A NASA photograph of the 2004 transit of Venus.

Faculty in the Bates College departments of geology and of physics and astronomy invite Lewiston-Auburn residents to view the highly anticipated transit of Venus  in an event starting at 5:30 p.m. Tuesday, June 5, on the Olin Arts Center Terrace, 75 Russell St.

The transit begins around 6 p.m. Weather permitting, the viewing will continue until the sun sets below the tree line, around 7 p.m. For more information, please call 207-786-6490.

Though it’s an exciting and rare astronomical event, the transit does pose a risk because of the hazards of viewing the sun without proper eye protection. The Bates event is a safe opportunity to watch the phenomenon.

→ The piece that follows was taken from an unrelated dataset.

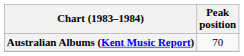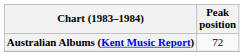Australian Albums (Kent Music Report) | Peak position: 70 -> 72
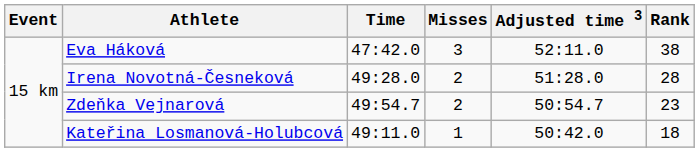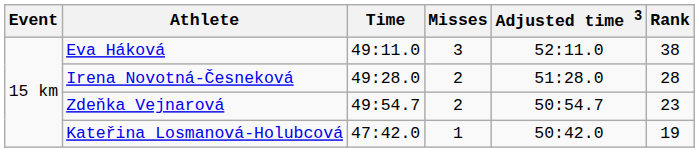Eva Háková | Time: 47:42.0 -> 49:11.0
Kateřina Losmanová-Holubcová | Time: 49:11.0 -> 47:42.0
Kateřina Losmanová-Holubcová | Rank: 18 -> 19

“We have two small telescopes well-suited for observing the sun,” said Nicole Hastings, assistant in instruction in physics and astronomy, “and are glad to offer the use of them and invite people to view this rare event.

“One telescope has a hydrogen alpha filter attached to it, which will allow viewers to see solar prominences, filaments and sun spots along with the transit of Venus.”

Bates faculty and staff will be on hand to operate the telescopes and discuss the event. Viewers will see a dark spot crossing the disk of the sun as the planet Venus passes directly between Earth and sun. A relatively unusual event in the solar system, the most recent previous transits of Venus occurred in 1882 and 2004, and the next will take place in 2117.

Viewers in much of the Pacific region will be able to see the entire transit, but in New England the sun will set soon after the transit begins. Depending on their view of the horizon, observers will have an hour or so to see the transit before the sun sets.

The sun should never be viewed directly, whether with an instrument or the naked eye, as serious and permanent eye damage can result. Safe viewing of the transit requires a telescope or binoculars equipped with very dense sun-viewing filters, as for viewing a solar eclipse; or an image from the eyepiece of a telescope or binoculars can be projected onto a white card serving as a small viewing screen.

A transit of Venus was first recorded in 1639, less than 30 years after the first astronomical applications of the newly invented telescope. The transits of 1761 and 1769 inspired the first global scientific research enterprise.

“It was quite remarkable,” says Gene Clough, lecturer in geology and physics at Bates. “People sailed all around the world to observe the transit.”

It was hoped that careful observation from many locations would permit an improved determination of the size of the Earth’s orbit around the sun. “There were many difficulties and the data were harder to interpret than had been anticipated,” Clough says, “but historically it was a very important episode.”

This year’s transit comes just days before the June 9 opening of “Starstruck: The Fine Art of Astrophotography” at the Bates College Museum of Art.